満たすべき基準は、資本金が1年以内に20万シンガポールドル以上になり、

その後3年以内に50万シンガポール以上に増えることと、

本部としてのサービスを提供し、

三カ国以上の国外の関連会社と繋がっていること、

 

優遇税制適用期間中に、

従業員の75%以上がシンガポールの国家技術資格2級を取得し、

3年以内に10人以上の専門資格を有するものを追加で雇用することと、

3年以内に上位5人の平均年収が10万シンガポールドル以上になること、

3年以内に年間の事業支出が200万シンガポールドル以上増加すること、

などが要求されます。

申請窓口はシンガポール経済開発庁です。

 

パイオニアとしての企業

パイオニア企業と認定されると、最大15年間の法人所得税が免税されます。

この「パイオニア企業」としての基準は明確なものがなく、

シンガポール政府と交渉することで認定を得ることができます。

シンガポール経済開発庁は、その企業が生み出す製品の種類や投資規模、

技術のレベルなどから、パイオニア企業認定を下します。

この税制の申請する窓口はシンガポール経済開発庁です。

===

• 課題 1
提示文によると、パイオニア企業と認定された場合、法人所得税は最大何年間免税されますか。
• 課題 2
提示文の「パイオニアとしての企業」と「技術のレベルなどから、パイオニア企業認定を下します。」の間を、両端の語句も含めて一字一句違えずに書き写してください。

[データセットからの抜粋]
===

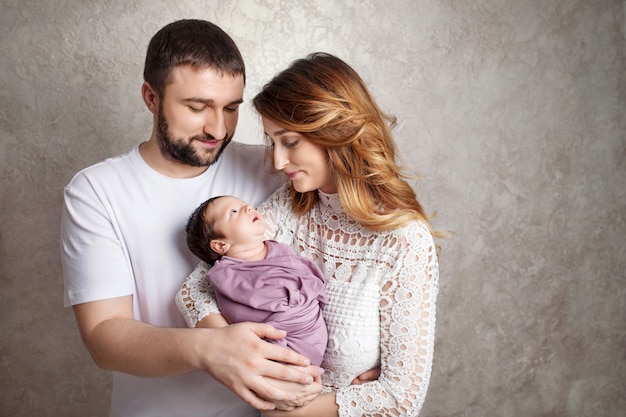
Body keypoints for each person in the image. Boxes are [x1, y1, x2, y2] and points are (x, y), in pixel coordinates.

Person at [60, 19, 323, 417]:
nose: (217, 128)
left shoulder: (274, 167)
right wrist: (211, 347)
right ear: (151, 97)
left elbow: (340, 252)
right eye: (197, 107)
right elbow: (103, 336)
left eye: (231, 108)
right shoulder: (96, 191)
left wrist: (361, 356)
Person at [177, 52, 445, 416]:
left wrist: (284, 412)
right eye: (273, 142)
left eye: (289, 142)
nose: (277, 162)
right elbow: (195, 290)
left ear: (333, 133)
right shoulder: (291, 206)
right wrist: (235, 348)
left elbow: (400, 399)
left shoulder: (404, 241)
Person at [185, 195, 328, 366]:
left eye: (246, 204)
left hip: (311, 330)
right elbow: (243, 312)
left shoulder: (279, 249)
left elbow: (306, 275)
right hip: (281, 343)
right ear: (220, 245)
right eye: (233, 211)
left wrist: (307, 293)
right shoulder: (227, 275)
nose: (248, 208)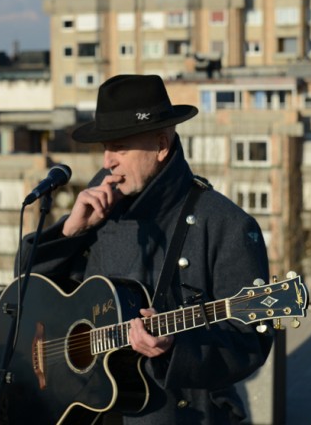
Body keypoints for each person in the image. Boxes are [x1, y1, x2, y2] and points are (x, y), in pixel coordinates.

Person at [19, 74, 273, 424]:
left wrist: (175, 350)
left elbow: (250, 343)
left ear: (161, 143)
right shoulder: (99, 206)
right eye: (105, 148)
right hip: (90, 409)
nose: (108, 160)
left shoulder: (225, 223)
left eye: (120, 147)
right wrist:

===

• 結果 1
最大15年間です。

• 結果 2
パイオニアとしての企業

パイオニア企業と認定されると、最大15年間の法人所得税が免税されます。

この「パイオニア企業」としての基準は明確なものがなく、

シンガポール政府と交渉することで認定を得ることができます。

シンガポール経済開発庁は、その企業が生み出す製品の種類や投資規模、

技術のレベルなどから、パイオニア企業認定を下します。